### Testo fornito
☆ ☆ ☆ ☆ ☆

Mortadella e colesterolo: fa bene o fa male? Ecco la risposta

Mortadella please si festeggia a ottobre a Zola Predosa (il 17 nel 2010) e fa parte del calendario eventi del Wine Food Festival

La mortadella è uno dei salumi più amati dagli italiani; fa parte di diversi antipasti e piatti freddi ed è un alimento appartenente alla cucina tradizionale. Tuttavia, nonostante il suo sapore delizioso, fa subito pensare ad un alimento grasso, da allontanare dalla dieta ipocalorica. 

Per tanti, infatti, la mortadella è un qualcosa di proibito dal regime di dieta alimentare; e per molte persone sottoposte ad una dieta ipocalorica dimagrante o anticolesterolo, addentare un bel panino imbottito di mortadella non è altro che un ricordo. In realtà, però, come accade per molti altri alimenti, anche per la consumazione di mortadella il segreto sta nella moderazione. La mortadella, quindi, non è un cibo da bandire dalla tavola, bensì da consumare in ragionevoli quantità.

I valori nutrizionali della mortadella

Inserire la mortadella nella propria dieta è possibile, anche se si è impegnati con una dieta ipocalorica. Questo sfizioso salume, infatti, è davvero povero di sale e anche di calorie; basti pensare che in 100 grammi di salume si trovano solo 288 calorie. Per farsi un’idea di quante siano in pratica queste calorie, occorre sapere che sono le stesse contenute in una mozzarella fior di latte, che a prima vista sembra molto più magra e dietetica della mortadella e che, infatti, viene inserita in molte diete.

☆ ☆ ☆ ☆ ☆

### Azione richiesta 1
Secondo il testo fornito, quante calorie contengono 100 grammi di mortadella?
### Azione richiesta 2
Riporta, nell'ordine in cui compaiono, tutti i numeri scritti in cifre nel testo fornito.

### Sezione dati
☆ ☆ ☆ ☆ ☆

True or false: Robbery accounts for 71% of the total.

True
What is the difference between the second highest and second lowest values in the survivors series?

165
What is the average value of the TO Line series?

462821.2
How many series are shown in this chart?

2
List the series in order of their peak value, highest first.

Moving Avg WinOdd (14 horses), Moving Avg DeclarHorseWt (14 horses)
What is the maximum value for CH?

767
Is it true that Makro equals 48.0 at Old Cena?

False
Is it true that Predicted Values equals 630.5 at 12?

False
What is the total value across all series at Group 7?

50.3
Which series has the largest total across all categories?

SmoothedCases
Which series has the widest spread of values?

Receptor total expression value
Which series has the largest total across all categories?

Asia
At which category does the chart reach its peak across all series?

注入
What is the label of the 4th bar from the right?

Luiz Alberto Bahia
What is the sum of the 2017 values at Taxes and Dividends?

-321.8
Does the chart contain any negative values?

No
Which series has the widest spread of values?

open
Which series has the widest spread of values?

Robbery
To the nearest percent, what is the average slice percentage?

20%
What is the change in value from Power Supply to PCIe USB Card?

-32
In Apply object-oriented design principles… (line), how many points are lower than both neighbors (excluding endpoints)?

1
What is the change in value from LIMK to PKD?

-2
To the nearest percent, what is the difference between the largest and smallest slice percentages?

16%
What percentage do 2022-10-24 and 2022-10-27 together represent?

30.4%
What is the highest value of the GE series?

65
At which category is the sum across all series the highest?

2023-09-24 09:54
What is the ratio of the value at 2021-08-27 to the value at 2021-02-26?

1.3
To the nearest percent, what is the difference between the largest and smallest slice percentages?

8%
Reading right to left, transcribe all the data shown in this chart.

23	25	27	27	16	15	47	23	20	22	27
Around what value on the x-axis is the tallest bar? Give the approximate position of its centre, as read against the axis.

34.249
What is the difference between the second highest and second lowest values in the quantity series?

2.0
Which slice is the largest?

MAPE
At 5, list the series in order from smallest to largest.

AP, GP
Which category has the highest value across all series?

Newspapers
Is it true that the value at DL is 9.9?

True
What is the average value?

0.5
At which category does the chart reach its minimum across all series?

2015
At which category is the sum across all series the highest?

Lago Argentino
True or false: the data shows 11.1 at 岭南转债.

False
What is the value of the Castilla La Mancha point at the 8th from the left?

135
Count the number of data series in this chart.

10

☆ ☆ ☆ ☆ ☆

### Risposta attesa 1
288 calorie.

### Risposta attesa 2
17, 2010, 100, 288